## Directions for this task
Copy word for word the entries from the line containing "Reading left to" through the line containing "Read against the", both of those lines included.

## Dataset excerpts
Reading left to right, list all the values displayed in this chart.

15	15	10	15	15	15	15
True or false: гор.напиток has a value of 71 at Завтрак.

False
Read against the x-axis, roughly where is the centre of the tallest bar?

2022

--

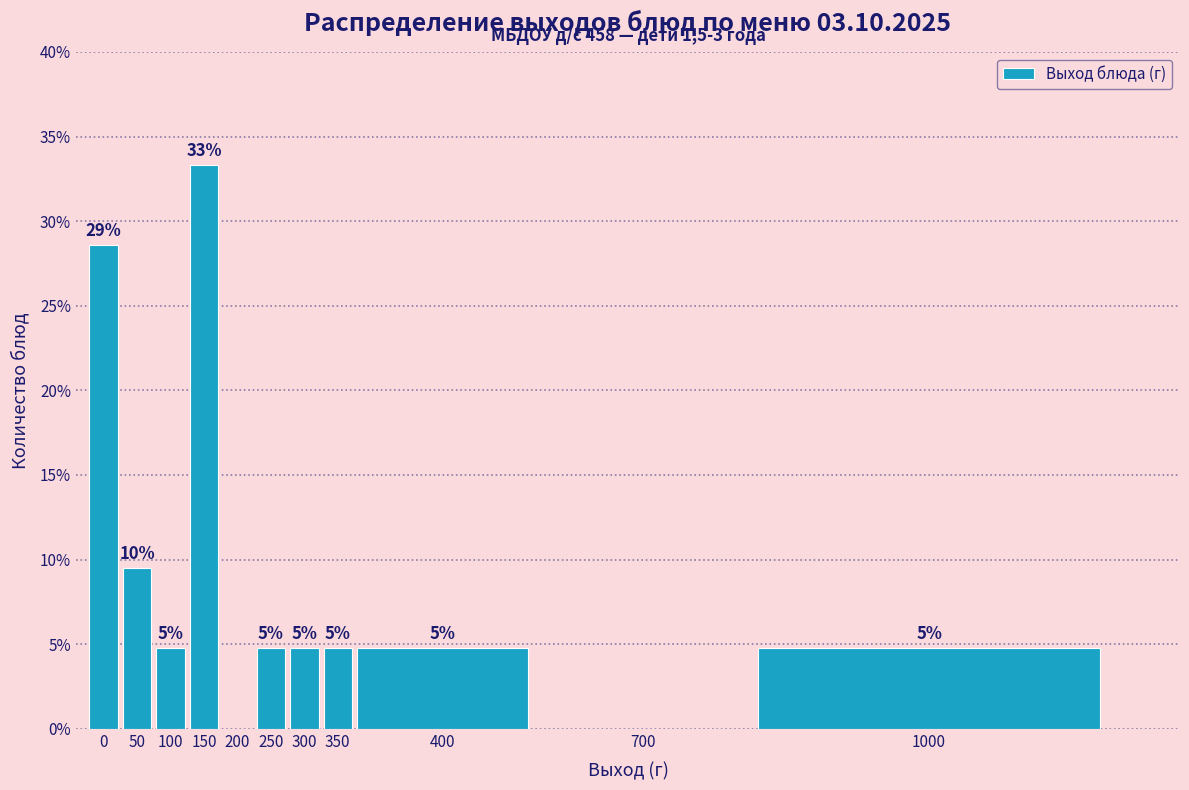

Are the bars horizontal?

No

## Result of this exercise
Reading left to right, list all the values displayed in this chart.

15	15	10	15	15	15	15
True or false: гор.напиток has a value of 71 at Завтрак.

False
Read against the x-axis, roughly where is the centre of the tallest bar?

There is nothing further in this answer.